My new Japanese friend wakes up 4 am (!!!!!) to be on time to work
And we ride around the Mt Fuji before splitting up.
I spend the entire day reaching the freight company I found ,and prepare the bike for shipment , building the box , removing petrol, battery, ...before going by train to center Tokyo and its wilderness of weird things for a westerner like :
-No smoking allowed, even in the street, just in special "shops"
-Maids bars and restaurants where waitress manga's maid style serve and sing(??)calling you master
-The electric district to buy electric gizmos in a big mess of miniature shops and huge gadgets megastores
-Multiple shop Selling cards of young singers pictures most looking 12 years old; it
seems that Japanese have serious problem with young girls..

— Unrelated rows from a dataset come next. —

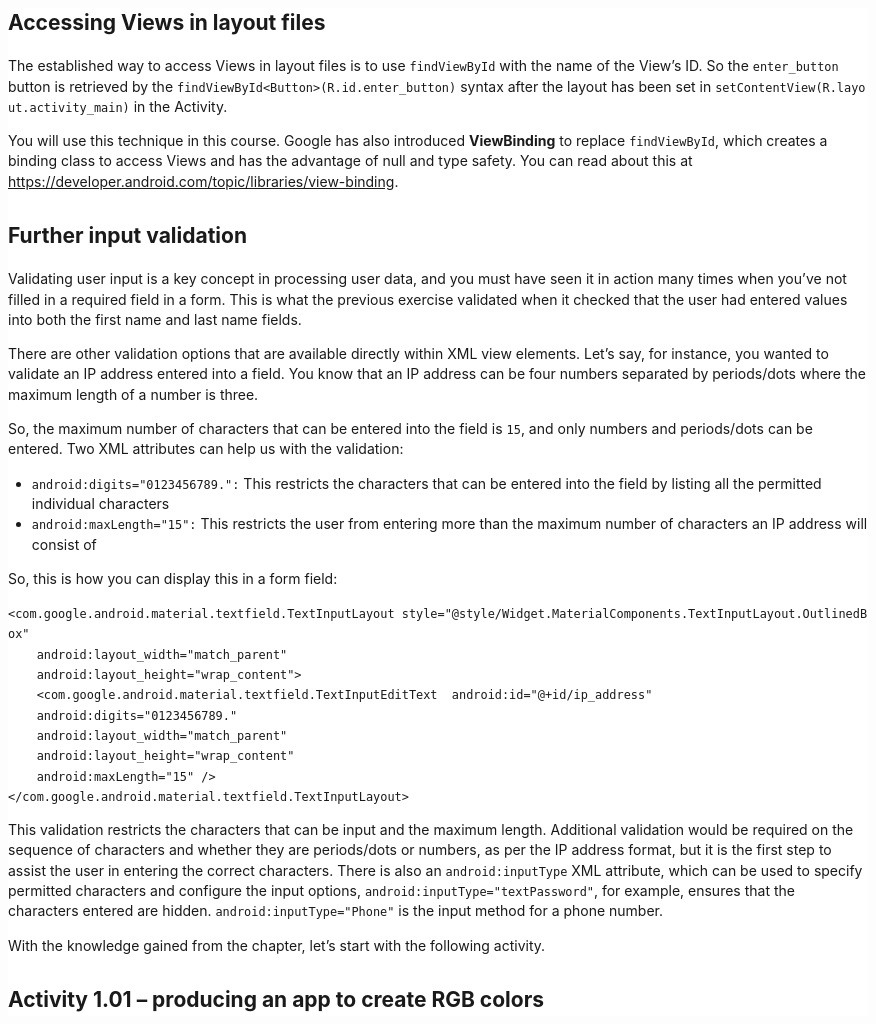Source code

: ## Accessing Views in layout files

The established way to access Views in layout files is to use `findViewById` with the name of the View’s ID. So the `enter_button` button is retrieved by the `findViewById<Button>(R.id.enter_button)` syntax after the layout has been set in `setContentView(R.layout.activity_main)` in the Activity.

You will use this technique in this course. Google has also introduced **ViewBinding** to replace `findViewById`, which creates a binding class to access Views and has the advantage of null and type safety. You can read about this at https://developer.android.com/topic/libraries/view-binding.

## Further input validation

Validating user input is a key concept in processing user data, and you must have seen it in action many times when you’ve not filled in a required field in a form. This is what the previous exercise validated when it checked that the user had entered values into both the first name and last name fields.

There are other validation options that are available directly within XML view elements. Let’s say, for instance, you wanted to validate an IP address entered into a field. You know that an IP address can be four numbers separated by periods/dots where the maximum length of a number is three.

So, the maximum number of characters that can be entered into the field is `15`, and only numbers and periods/dots can be entered. Two XML attributes can help us with the validation:

- `android:digits="0123456789.":` This restricts the characters that can be entered into the field by listing all the permitted individual characters
- `android:maxLength="15":` This restricts the user from entering more than the maximum number of characters an IP address will consist of

So, this is how you can display this in a form field:

```
<com.google.android.material.textfield.TextInputLayout style="@style/Widget.MaterialComponents.TextInputLayout.OutlinedBox"
    android:layout_width="match_parent"
    android:layout_height="wrap_content">
    <com.google.android.material.textfield.TextInputEditText  android:id="@+id/ip_address"
    android:digits="0123456789."
    android:layout_width="match_parent"
    android:layout_height="wrap_content"
    android:maxLength="15" />
</com.google.android.material.textfield.TextInputLayout>
```

This validation restricts the characters that can be input and the maximum length. Additional validation would be required on the sequence of characters and whether they are periods/dots or numbers, as per the IP address format, but it is the first step to assist the user in entering the correct characters. There is also an `android:inputType` XML attribute, which can be used to specify permitted characters and configure the input options, `android:inputType="textPassword"`, for example, ensures that the characters entered are hidden. `android:inputType="Phone"` is the input method for a phone number.

With the knowledge gained from the chapter, let’s start with the following activity.

## Activity 1.01 – producing an app to create RGB colors
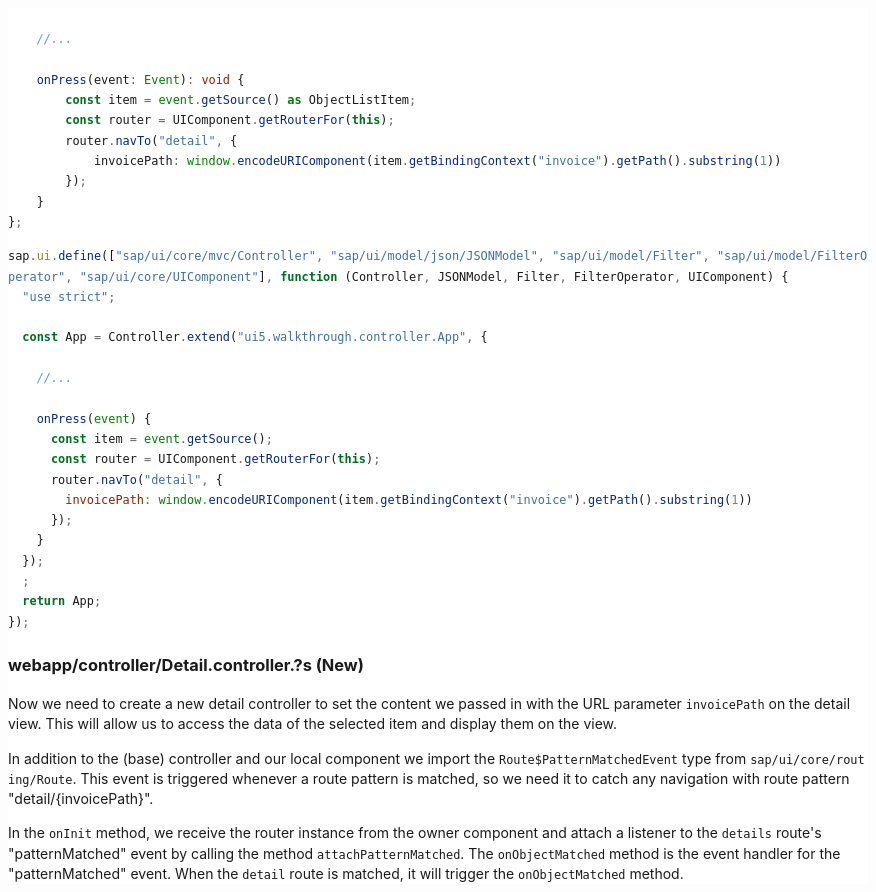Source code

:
 ```ts
	
    //...

    onPress(event: Event): void {
        const item = event.getSource() as ObjectListItem;
        const router = UIComponent.getRouterFor(this);
        router.navTo("detail", {
            invoicePath: window.encodeURIComponent(item.getBindingContext("invoice").getPath().substring(1))
        });
    }     
};

```

```js
sap.ui.define(["sap/ui/core/mvc/Controller", "sap/ui/model/json/JSONModel", "sap/ui/model/Filter", "sap/ui/model/FilterOperator", "sap/ui/core/UIComponent"], function (Controller, JSONModel, Filter, FilterOperator, UIComponent) {
  "use strict";

  const App = Controller.extend("ui5.walkthrough.controller.App", {
    
    //...

    onPress(event) {
      const item = event.getSource();
      const router = UIComponent.getRouterFor(this);
      router.navTo("detail", {
        invoicePath: window.encodeURIComponent(item.getBindingContext("invoice").getPath().substring(1))
      });
    }
  });
  ;
  return App;
});

```

### webapp/controller/Detail.controller.?s \(New\)

Now we need to create a new detail controller to set the content we passed in with the URL parameter `invoicePath` on the detail view. This will allow us to access the data of the selected item and display them on the view.

In addition to the (base) controller and our local component we import the `Route$PatternMatchedEvent` type from `sap/ui/core/routing/Route`. This event is triggered whenever a route pattern is matched, so we need it to catch any navigation with route pattern "detail/{invoicePath}".

In the `onInit` method, we receive the router instance from the owner component and attach a listener to the `details` route's "patternMatched" event by calling the method `attachPatternMatched`. The `onObjectMatched` method is the event handler for the "patternMatched" event. When the `detail` route is matched, it will trigger the `onObjectMatched` method.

-People waring masks in the streets like in hospitals
-Teens wearing ultra provocative and kimonos in same streets
- "cosplay" teens girls meeting up in a place hundred with the same costume - pink doll like manga,
-Giant karaoke buildings like a national sport,
-Motorbike pay parking (doesn't work as no one use it , parking in the street!)
-Interesting interpretation of Italian or western food with quite a big Asian "touch" in it
-Plastic sample of the menus meals on display, in front of many restaurant
-Homeless
Interesting experience, but definitely i feel more comfortable in mongolia or eventually in siberia in open spaces, 2 days a enough for me here , too many people.
The trip is over ,and I go to catch up my Airfrance flight now.
Marseille to Vladivostok on my Bike
A motorbike journey thru Europe and Asia
vendredi 24 août 2012
Tokyo, August 22-24, "Lost in translation"
mercredi 22 août 2012
Aug 21' to the mt Fuji
Again alone, I left my friends this morning and this is a bit weird after 3 weeks spent together.
Again very hot weather and I ride mainly on highway, - by the way extremely expensive - 60 euros for 150 km !
Quite a lot of Japanese bikers, most of them riding nice small 250 or 400 cc bikes that we don't have at all in Europe.
What is strange is that, contrary to Russia, almost no one approach me to ask what I m doing here..
But one is doing it , riding a nice old zrx Kawasaki.
Even outside , smoking is not permitted but on small isolated places..
A ducati japanese biker comes to me at a petrol station and with a quasi non- existent English , I understand that we are going in the same direction , by the mt fuji . He invites me to join him for camping with his friends by a lake tonight.
I cannot see the fuji as covered by clouds but the surrounds are beautiful, with forest and lakes.
We reach a Japanese campsite by a lake, where my new friends stay in a Japanese bungalow - means a rectangular chalet with a big nothing inside
We share food and have a great fun together as no common language but google translate to help us..I understand that my host is a locksmith . And all of the friends have Ktm rc8 and race on circuit!
Before going to sleep, my hosts close all the windows and start to kill all insects inside with a broom, and that takes an hour!
With a terrible heat inside, plus a burning anti mosquito coil that burns and make the confined air un-breathable!
What a strange situation ..
Aug 19, Sendai and the tsunami
This morning we visit a samourai city with a museum , with a lot of Japanese tourist with beautiful houses and costumes.
We approach the coast of the disaster , where the tsunami took so much lives in 2011,
First signs are pack of broken cars and some bridges damaged, but nothing that shows the intensity of the catastrophe.
As it is time to find a place to sleep, we cross a city, but we cross it on a map only as there is NO city any more where the map shows a seafront, port, streets shops, mall, .., like devastated by an atomic bomb.
This is terrible
Then leaving the main road, we ride a nice rocky road along the coast, and here the damages are much significants- houses half broken, even quite high, jetty destroyed and of course , all the hotels that , before were part of the very touristic system doesn't exist anymore.
Lot of boats lay down , half broken
We spot a campsite as no time to find something else now, and it is occupied by... Japanese refugees , who build a village with mobile home as they lost everything in the tsunami.
At the end we decide to ride the 150 km to Sendai , the large city closeby. Definitly the area which was a beautiful touristic coast will need a long time to recover
We stop in a business hotel , and eat in a funny restaurant where Matteo change his Italian t-shirt with the one of the chef- really nice people again here- and no English of course.
That makes the bit of fun necessary to try to forget the terrible signs we saw couples of hours before.
Let's see what will be the surround of Sendai tomorrow morning.